Film Grant

In September, multi-award-winning contemporary artist Amy Grant released Time Again…Live, her latest live concert DVD. Shot on location at the Nancy Lee and Perry R. Bass Performance Hall in Fort Worth, TX, the audience was a packed house. Designing the lighting for the two-day filming was LD Sparky Anderson, with a rig from Gemini Stage Lighting programmed by Demfis Fyssicopulos.

No stranger to Bass Hall, Anderson was the lighting designer for the hall's grand opening in May of 1998. He has also worked with such artists as Green Day, Skid Row, Ted Nugent, and Vince Gill. It was while working with Gill — Grant's husband — that Anderson first met Grant, and he began working with her shortly thereafter.

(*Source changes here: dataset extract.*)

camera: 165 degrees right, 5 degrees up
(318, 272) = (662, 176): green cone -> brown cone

“This is Amy's vision, simple and relaxed,” says Anderson. “The set is literally out of her living room. She wanted to make everything feel comfortable, and so I have lights hitting every angle with full-on saturation for mood and depth.” Patterned to be a reflection of Grant's actual living room with many pieces actually from her home, seven backdrop panels created a colorful countryside scene, which is a direct reproduction of the large painting that hangs center stage. To frame the set, along with the backdrop panels, red, yellow, and green drapes hang on stage-right and -left.

To light it all, Anderson used 20 Vari-Lite VL2500 Spot luminaries (for floor texture onstage and backlight for the band), 10 VL3000 Spot luminaries (for aerial gobos and hard-edge beams), five VL3000 Wash luminaries (on the ground row for a wide wash backlight), 16 High End Systems Studio Commands, and about 200 conventionals controlled via an MA Lighting grandMA.

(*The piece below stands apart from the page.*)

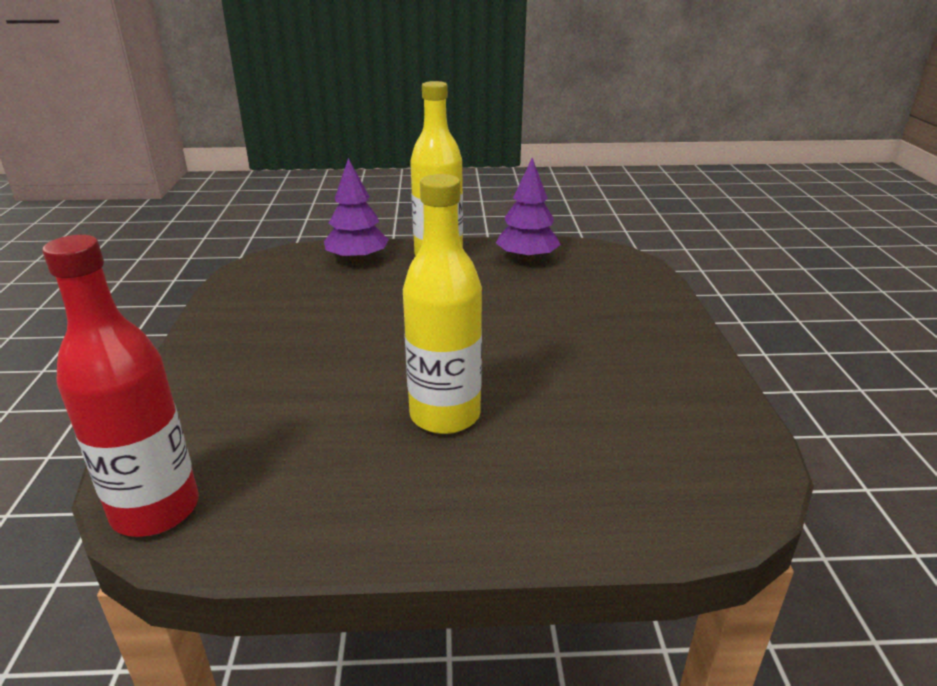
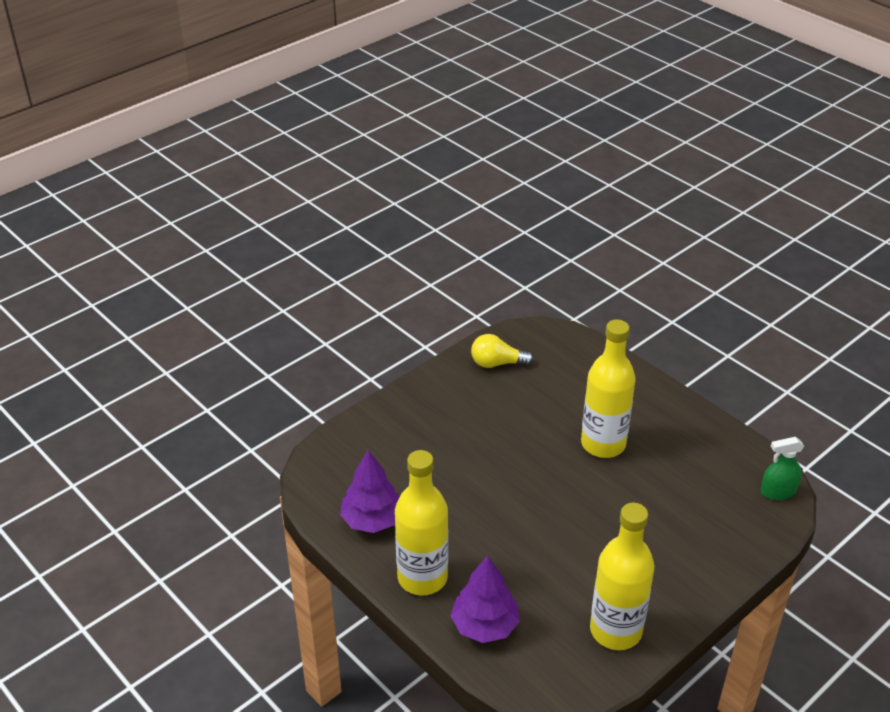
camera: 130 degrees left, 10 degrees up
(155, 510) = (778, 492): red bottle -> green spray bottle
(251, 302) = (615, 630): none -> yellow bottle
(693, 415) = (497, 363): none -> yellow light bulb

For conventionals, Fyssicopulos adds that they used several vertical PAR bars surrounding the rig. “There were also some 10kW Fresnels behind the set pieces that we used to shine light through the gaps of the panels and, of course, ETC Source Fours for keylight and backlights,” he says.

“In the lighting design, I try to fill what I call ‘the space between the notes,’” says Anderson. “I try to hit and accentuate the open moments to add that little bit extra to each song. But this is all about Amy and making her look and feel good on stage. I basically light what I think she would like to see.”

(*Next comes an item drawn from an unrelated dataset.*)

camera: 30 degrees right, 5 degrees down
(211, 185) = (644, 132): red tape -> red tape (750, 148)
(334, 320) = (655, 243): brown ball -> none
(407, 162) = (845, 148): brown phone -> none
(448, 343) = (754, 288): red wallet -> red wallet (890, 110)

The primary challenge was to make sure that the color temperatures for the video were correct and simultaneously allowed Grant to shine in a positive light. “When working with video, skin tones are very important,” says Anderson. “The fixtures have to be able to color-correct while providing a soft color temperature, and the color temperature of the Vari-Lite fixtures are far superior over any other moving light. They exceed in reliability, color mixing, and the gobos. We are not using any custom gobos; they are all stock.”

A five-camera setup was used to shoot the concert over two nights. After the first night, the cameras were relocated to alternate positions so that they could achieve a total of ten different camera angles. Scott Dopson, Gemini Stage Lighting general manager, handled the rental.